MATERIAL TO PROCESS →
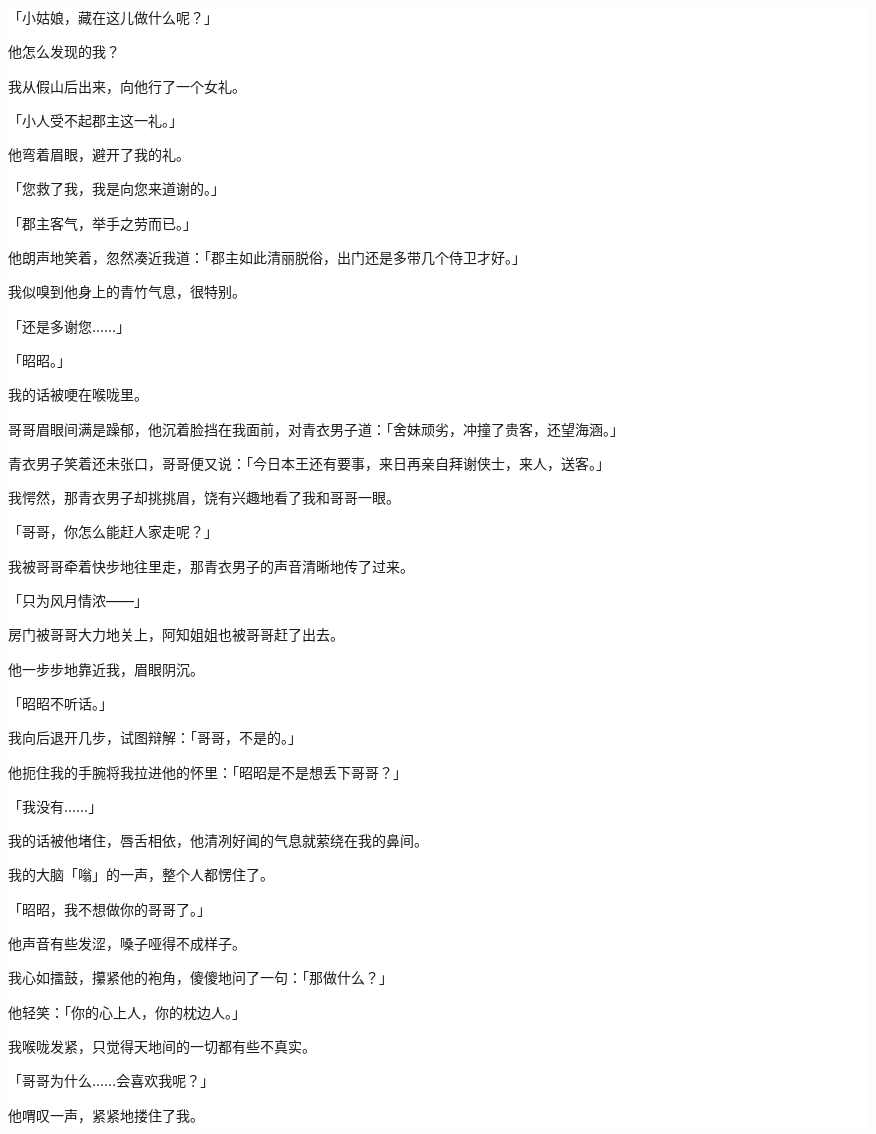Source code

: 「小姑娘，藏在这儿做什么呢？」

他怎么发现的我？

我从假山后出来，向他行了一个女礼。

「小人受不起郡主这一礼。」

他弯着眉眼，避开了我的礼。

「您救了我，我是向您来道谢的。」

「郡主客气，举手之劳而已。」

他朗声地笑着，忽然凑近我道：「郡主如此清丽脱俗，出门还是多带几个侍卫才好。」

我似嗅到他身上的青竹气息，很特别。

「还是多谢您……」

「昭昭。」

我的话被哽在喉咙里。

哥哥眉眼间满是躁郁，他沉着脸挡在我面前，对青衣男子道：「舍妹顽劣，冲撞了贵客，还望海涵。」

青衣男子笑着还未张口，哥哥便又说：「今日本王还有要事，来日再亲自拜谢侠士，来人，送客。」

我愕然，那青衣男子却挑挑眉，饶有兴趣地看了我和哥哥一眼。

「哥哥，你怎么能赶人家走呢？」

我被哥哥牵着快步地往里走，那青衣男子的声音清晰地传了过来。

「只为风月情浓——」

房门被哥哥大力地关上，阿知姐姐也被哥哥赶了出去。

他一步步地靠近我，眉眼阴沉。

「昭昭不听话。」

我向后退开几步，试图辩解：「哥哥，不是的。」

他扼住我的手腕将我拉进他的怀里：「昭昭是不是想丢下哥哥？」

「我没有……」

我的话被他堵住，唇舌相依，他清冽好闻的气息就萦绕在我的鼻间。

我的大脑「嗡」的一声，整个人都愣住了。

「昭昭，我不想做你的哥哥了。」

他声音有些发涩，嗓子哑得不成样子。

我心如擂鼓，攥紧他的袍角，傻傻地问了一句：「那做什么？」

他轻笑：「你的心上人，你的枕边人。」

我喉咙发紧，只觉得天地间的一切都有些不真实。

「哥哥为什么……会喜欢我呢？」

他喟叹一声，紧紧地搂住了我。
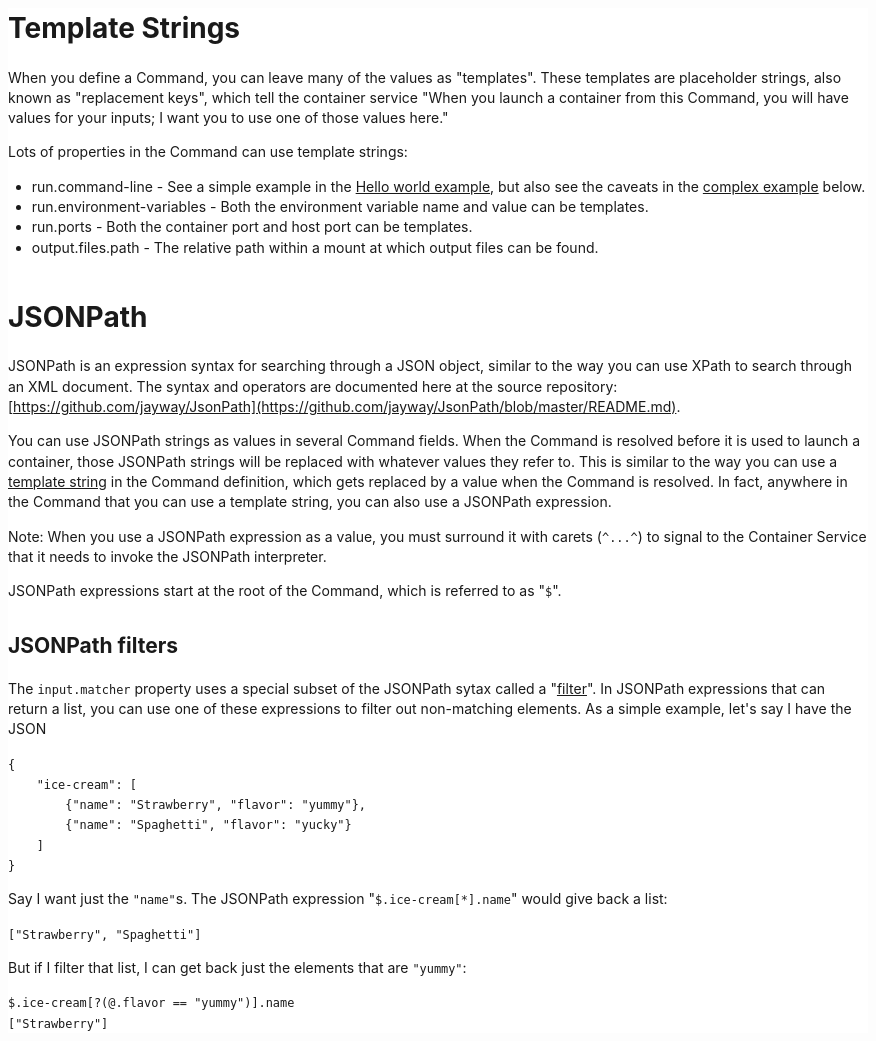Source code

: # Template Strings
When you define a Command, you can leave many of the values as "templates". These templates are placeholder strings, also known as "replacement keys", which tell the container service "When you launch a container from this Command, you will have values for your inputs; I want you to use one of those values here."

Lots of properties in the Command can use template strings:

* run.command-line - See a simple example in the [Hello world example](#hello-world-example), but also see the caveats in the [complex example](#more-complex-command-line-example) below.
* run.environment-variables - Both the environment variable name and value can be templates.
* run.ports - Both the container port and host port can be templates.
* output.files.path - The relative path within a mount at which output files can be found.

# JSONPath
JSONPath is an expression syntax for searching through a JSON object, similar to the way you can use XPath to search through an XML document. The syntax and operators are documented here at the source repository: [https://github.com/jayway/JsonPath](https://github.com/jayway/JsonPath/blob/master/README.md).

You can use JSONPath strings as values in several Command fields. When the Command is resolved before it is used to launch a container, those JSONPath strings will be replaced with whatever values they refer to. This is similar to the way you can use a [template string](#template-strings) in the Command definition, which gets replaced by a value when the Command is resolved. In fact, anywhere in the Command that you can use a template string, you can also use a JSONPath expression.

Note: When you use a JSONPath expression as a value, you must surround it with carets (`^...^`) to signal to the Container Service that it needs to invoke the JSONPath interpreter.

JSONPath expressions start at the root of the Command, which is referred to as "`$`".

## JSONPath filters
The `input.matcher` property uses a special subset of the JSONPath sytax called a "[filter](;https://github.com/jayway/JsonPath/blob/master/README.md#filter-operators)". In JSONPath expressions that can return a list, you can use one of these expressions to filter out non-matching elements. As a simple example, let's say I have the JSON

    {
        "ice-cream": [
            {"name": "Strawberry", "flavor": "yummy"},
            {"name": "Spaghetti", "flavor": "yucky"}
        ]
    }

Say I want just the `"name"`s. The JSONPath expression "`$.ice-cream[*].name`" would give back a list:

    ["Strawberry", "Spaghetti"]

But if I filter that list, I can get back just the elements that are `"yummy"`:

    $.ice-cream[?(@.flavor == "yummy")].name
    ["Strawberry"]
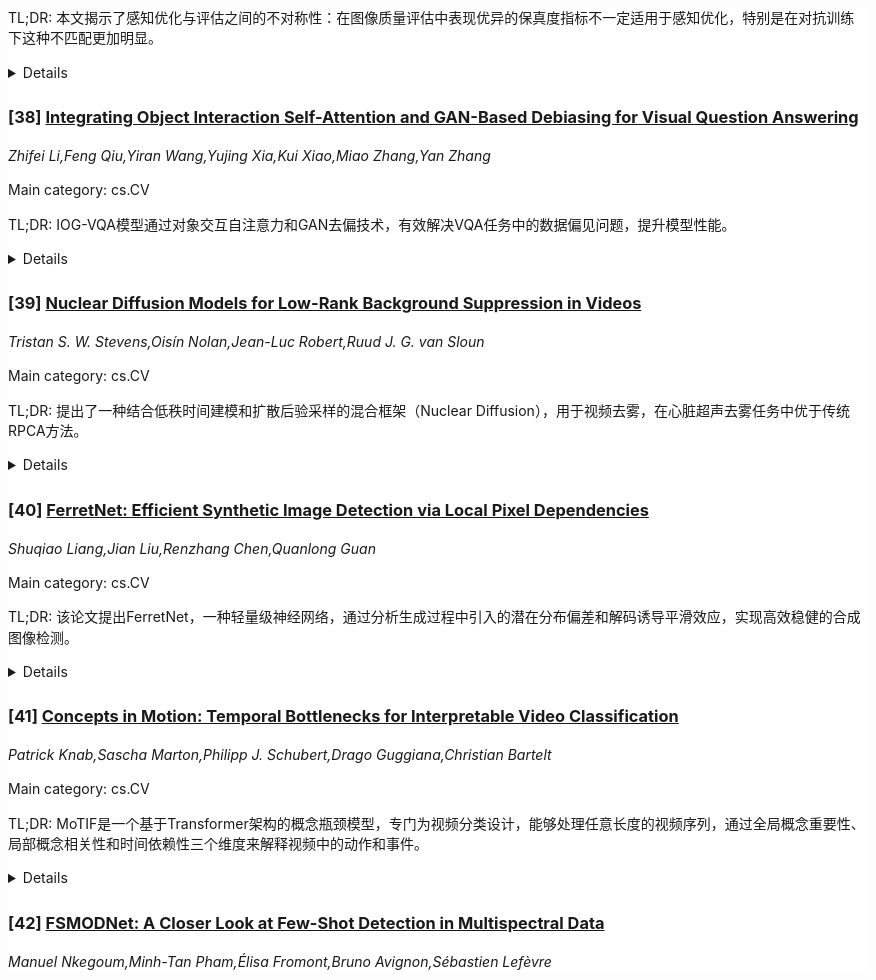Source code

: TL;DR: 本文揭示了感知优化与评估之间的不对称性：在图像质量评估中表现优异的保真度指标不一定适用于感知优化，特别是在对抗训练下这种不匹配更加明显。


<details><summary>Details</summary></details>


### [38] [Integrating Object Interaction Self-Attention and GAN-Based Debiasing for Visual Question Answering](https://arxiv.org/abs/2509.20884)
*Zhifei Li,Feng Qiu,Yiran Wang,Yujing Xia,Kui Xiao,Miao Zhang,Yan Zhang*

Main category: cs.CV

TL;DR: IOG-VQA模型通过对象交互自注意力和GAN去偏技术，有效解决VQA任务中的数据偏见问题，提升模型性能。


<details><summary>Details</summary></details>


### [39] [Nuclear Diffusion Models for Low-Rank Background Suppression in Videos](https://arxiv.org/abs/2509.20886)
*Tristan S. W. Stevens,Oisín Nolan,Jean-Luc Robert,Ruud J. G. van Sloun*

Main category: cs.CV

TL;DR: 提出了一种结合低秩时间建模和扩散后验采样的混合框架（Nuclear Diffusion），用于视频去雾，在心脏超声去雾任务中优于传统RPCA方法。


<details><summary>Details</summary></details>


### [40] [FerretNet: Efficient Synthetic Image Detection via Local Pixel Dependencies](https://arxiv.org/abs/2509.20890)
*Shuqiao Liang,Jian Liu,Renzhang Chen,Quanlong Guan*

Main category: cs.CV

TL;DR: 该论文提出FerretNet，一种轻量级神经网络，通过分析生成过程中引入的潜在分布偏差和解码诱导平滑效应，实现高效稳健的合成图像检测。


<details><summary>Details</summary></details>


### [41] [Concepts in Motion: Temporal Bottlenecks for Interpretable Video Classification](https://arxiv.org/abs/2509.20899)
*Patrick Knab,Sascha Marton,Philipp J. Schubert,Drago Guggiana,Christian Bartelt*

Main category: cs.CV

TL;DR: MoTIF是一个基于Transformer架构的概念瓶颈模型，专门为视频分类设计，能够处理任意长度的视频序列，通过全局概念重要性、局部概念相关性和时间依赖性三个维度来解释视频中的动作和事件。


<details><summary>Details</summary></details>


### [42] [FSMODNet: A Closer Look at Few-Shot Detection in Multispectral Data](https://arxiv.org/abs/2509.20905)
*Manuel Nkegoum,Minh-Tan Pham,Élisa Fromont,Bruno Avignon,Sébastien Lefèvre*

WHAT YOU NEED TO DO → Count the lines above that contain the string "list", treating uppercase and lowercase as different, and reply with the number alone.

RESULT OF THE TASK → 3